**Request**
In the records below, find the line that contains "In order to" and the line that contains "And, since all". Set down exactly those lines and every line between them, and nothing more.

Pictures paired with source code
--------------------------------------------------

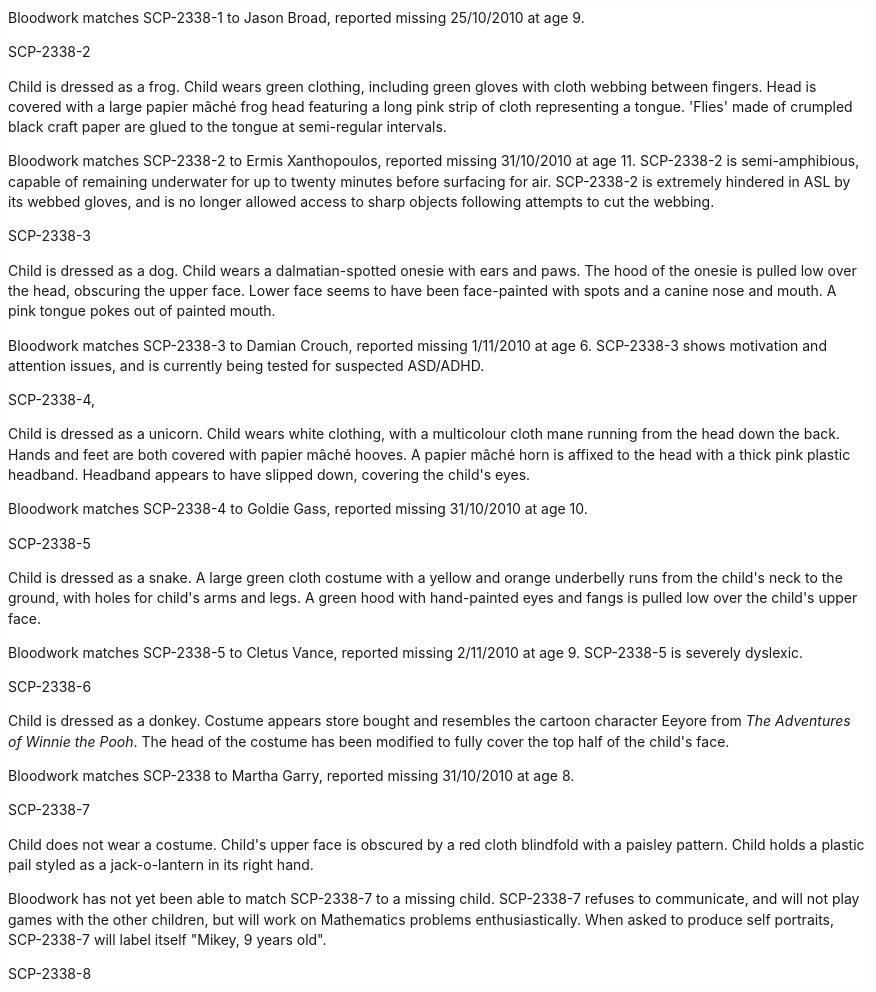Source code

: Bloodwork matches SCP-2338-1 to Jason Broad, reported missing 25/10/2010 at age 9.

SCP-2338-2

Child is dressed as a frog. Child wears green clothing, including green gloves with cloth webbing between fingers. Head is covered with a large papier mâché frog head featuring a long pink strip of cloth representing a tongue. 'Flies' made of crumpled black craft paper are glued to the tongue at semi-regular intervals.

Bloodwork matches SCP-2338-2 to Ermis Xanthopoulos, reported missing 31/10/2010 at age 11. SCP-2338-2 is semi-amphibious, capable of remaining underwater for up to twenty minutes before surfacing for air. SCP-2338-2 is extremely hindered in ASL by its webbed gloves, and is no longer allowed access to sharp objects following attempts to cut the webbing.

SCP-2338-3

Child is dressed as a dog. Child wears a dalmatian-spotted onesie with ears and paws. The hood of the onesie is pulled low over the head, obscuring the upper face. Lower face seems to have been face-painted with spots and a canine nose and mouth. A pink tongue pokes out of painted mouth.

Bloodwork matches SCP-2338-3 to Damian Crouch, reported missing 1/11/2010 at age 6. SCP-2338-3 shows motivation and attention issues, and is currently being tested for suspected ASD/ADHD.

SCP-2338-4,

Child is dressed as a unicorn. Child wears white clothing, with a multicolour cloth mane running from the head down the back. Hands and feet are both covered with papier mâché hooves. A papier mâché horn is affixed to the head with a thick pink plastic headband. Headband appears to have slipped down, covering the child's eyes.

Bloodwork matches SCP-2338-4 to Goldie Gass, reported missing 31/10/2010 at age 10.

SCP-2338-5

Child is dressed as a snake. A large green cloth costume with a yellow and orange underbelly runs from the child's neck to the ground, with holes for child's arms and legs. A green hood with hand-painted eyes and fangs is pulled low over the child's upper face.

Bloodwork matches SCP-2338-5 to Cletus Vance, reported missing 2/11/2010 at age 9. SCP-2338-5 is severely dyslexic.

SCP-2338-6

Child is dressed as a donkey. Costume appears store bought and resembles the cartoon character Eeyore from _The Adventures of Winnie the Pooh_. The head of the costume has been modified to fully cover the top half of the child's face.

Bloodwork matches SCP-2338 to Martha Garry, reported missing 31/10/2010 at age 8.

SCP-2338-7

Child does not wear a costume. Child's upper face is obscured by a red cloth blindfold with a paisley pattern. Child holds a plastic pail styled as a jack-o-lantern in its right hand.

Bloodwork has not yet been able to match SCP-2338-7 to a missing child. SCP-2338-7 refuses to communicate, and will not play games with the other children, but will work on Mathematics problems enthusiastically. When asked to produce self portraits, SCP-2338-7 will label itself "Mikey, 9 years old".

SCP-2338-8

--------------------------------------------------

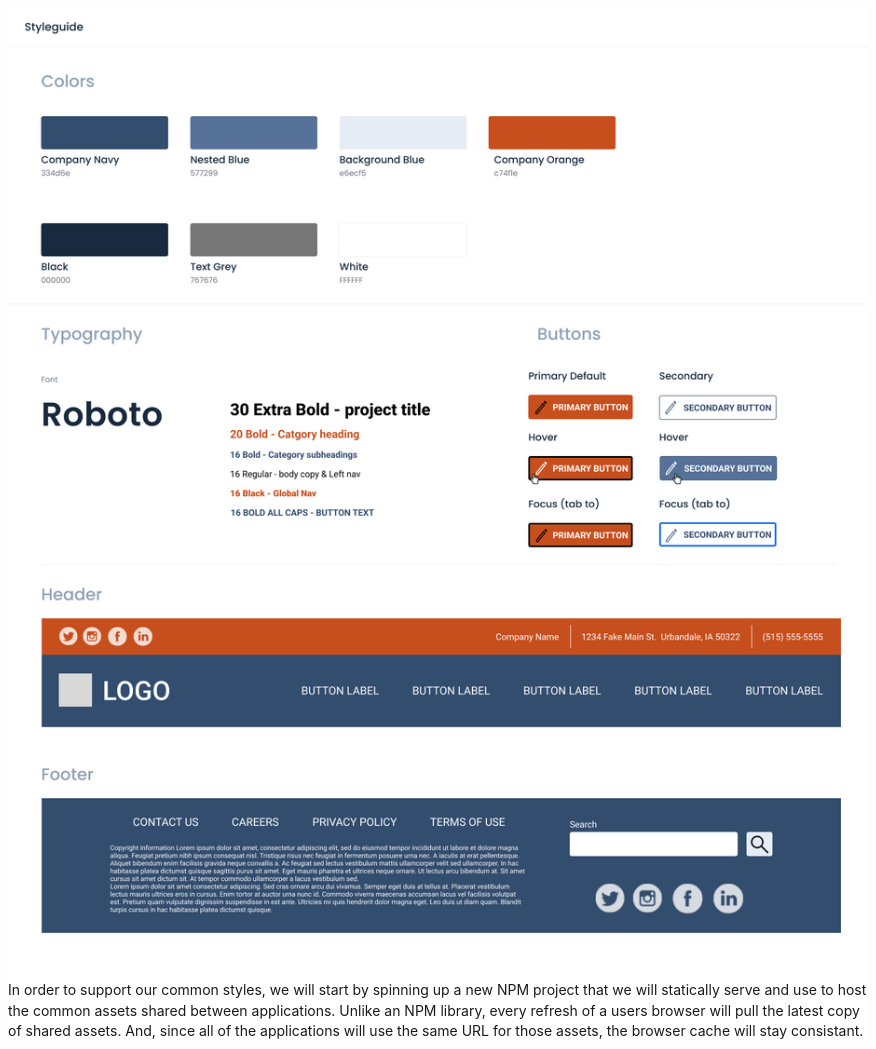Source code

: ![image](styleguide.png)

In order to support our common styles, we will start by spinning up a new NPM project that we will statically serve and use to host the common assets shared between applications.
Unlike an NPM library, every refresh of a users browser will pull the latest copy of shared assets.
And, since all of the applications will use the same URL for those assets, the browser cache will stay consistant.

--------------------------------------------------

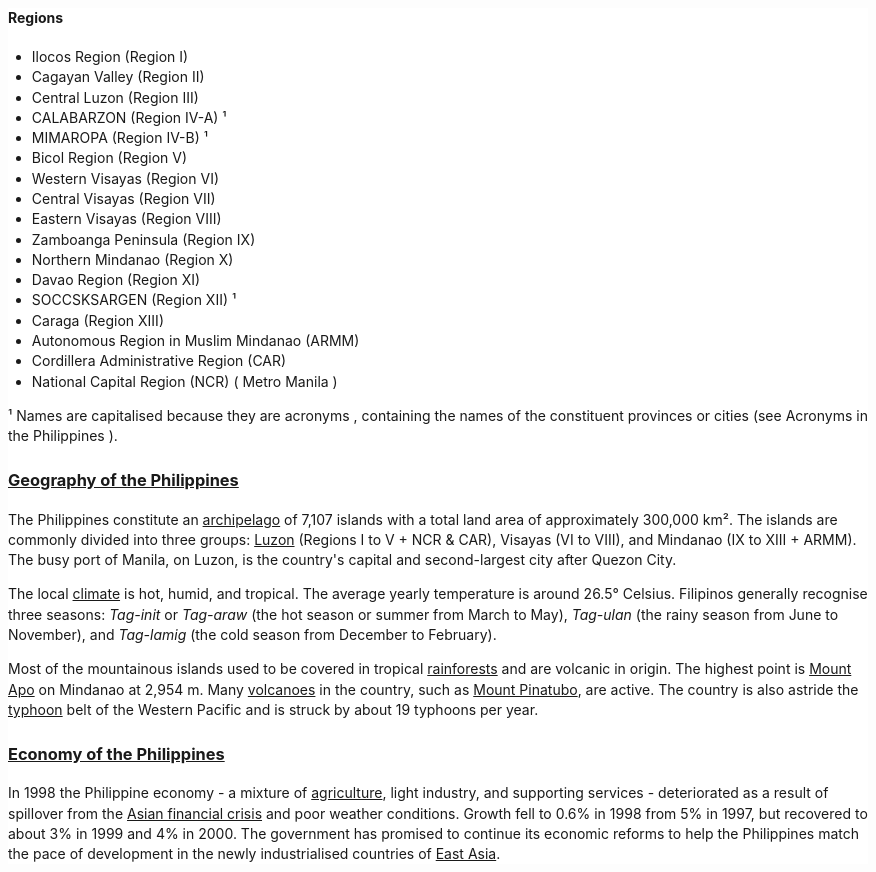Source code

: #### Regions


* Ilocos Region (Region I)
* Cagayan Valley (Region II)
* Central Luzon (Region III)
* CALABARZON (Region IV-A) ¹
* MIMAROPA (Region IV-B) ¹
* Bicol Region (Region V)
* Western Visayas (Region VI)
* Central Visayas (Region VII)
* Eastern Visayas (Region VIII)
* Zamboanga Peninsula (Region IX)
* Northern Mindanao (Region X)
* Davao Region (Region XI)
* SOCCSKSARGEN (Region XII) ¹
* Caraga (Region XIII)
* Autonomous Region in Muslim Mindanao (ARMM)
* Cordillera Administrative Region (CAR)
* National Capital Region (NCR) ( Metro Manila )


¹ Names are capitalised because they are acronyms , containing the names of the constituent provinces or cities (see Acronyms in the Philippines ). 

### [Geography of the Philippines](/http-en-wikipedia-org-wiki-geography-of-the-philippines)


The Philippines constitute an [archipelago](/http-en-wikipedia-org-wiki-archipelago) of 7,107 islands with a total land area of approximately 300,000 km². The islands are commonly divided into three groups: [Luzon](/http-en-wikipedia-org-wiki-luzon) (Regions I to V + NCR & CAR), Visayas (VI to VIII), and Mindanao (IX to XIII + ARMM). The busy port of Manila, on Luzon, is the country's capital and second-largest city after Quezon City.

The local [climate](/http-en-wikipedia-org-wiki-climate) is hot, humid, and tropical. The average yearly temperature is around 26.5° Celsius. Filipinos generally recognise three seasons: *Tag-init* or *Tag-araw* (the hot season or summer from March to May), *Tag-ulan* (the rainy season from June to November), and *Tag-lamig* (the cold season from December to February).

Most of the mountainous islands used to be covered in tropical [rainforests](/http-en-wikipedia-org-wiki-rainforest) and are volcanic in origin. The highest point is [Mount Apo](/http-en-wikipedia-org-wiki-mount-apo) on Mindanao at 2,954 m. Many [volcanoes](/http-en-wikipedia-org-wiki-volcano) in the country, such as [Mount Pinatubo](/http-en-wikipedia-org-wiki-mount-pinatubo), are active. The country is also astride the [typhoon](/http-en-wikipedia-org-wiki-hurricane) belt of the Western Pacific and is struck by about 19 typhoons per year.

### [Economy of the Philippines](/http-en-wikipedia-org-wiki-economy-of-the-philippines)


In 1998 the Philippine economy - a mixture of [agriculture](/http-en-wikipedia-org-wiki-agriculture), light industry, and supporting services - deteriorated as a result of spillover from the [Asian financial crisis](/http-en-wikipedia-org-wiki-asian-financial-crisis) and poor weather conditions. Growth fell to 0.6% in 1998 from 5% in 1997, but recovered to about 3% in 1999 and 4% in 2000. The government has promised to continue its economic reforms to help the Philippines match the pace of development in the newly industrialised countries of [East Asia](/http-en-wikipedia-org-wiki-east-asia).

--------------------------------------------------

**Task result**
In order to support our common styles, we will start by spinning up a new NPM project that we will statically serve and use to host the common assets shared between applications.
Unlike an NPM library, every refresh of a users browser will pull the latest copy of shared assets.
And, since all of the applications will use the same URL for those assets, the browser cache will stay consistant.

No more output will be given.